Set $S=\{|\omega|=1\}$, thus define $\xi(\rho_1,\rho_2)=\int_{S}\phi_1(\rho_1 x)\phi_2(\rho_2 x)$, if we are given that $\alpha_1\alpha_2=\beta_1\beta_2$, then we are going to prove:

$\xi(\alpha_1,\alpha_2)=\xi(\beta_1,\beta_2)$

consider unit vector $a,b$, by Poisson Integral,

$\phi(\alpha a)=\int_{S_b}K(\alpha a,\beta b)\phi(\beta b)$,

where

$\displaystyle K(\alpha a,\beta b)=\frac{\beta^{n-2}(\beta^2-\alpha^2)}{C_n(\alpha^2+\beta^2-2\alpha\beta\cos(a,b))^{n/2}}$,

since $\alpha_1\alpha_2=\beta_1\beta_2$, thus we assume $\kappa=\frac{\alpha_1}{\beta_2}=\frac{\beta_1}{\alpha_2}$, we know that $K$ is homogeneous, hence

$K(\alpha_1 a,\beta_1 b)=K(\kappa\beta_2 a,\kappa\alpha_2 b)=K(\beta_2 a,\alpha_2 b)$.

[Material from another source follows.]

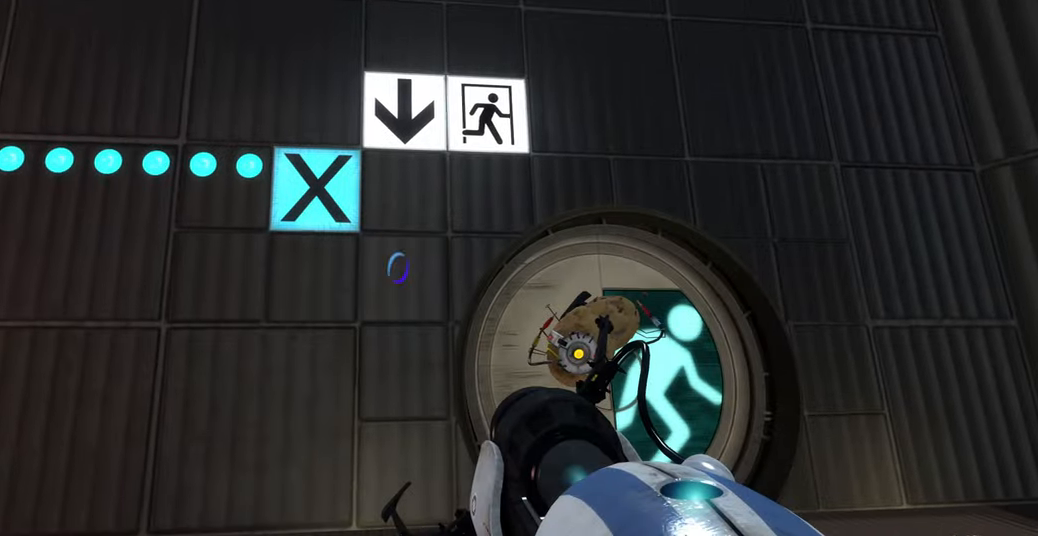
{"keys": [], "mouse": [], "events": []}
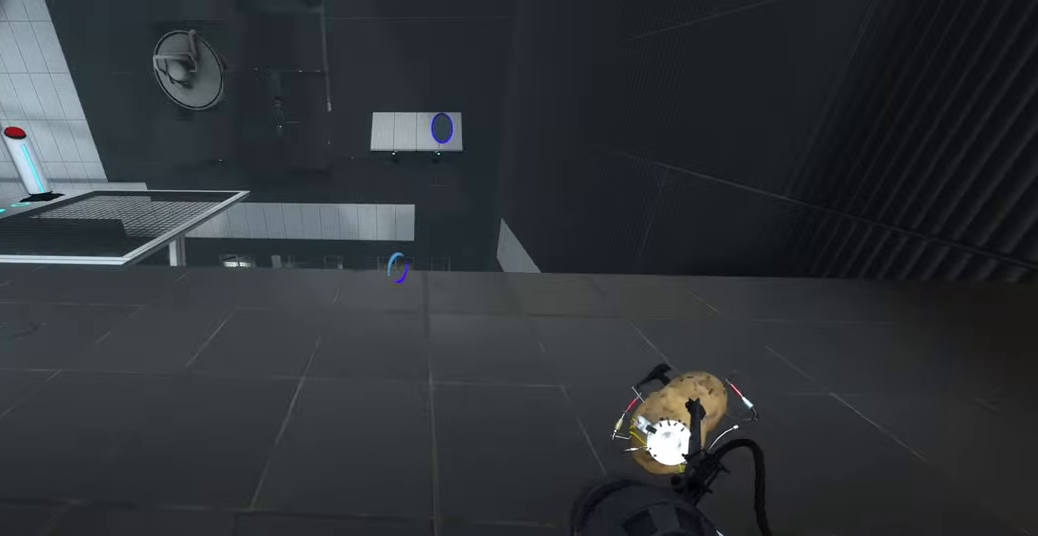
{"keys": ["a", "w"], "mouse": [], "events": [[83, "w", "down"], [183, "a", "down"]]}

$\xi(\alpha_1,\alpha_2)=\int_{S_a}\int_{S_b}K(\alpha_1 a,\beta_1 b)\phi_1(\beta_1 b)\phi_2(\alpha_2 a)$

which is

$\xi(\alpha_1,\alpha_2)=\int_{S_b}\int_{S_a}K(\beta_2 a,\alpha_2 b)\phi_2(\alpha_2 a)\phi_1(\beta_1 b)$

The inner integral is $\phi_2(\beta_2 a)$.

Done.

$\Box$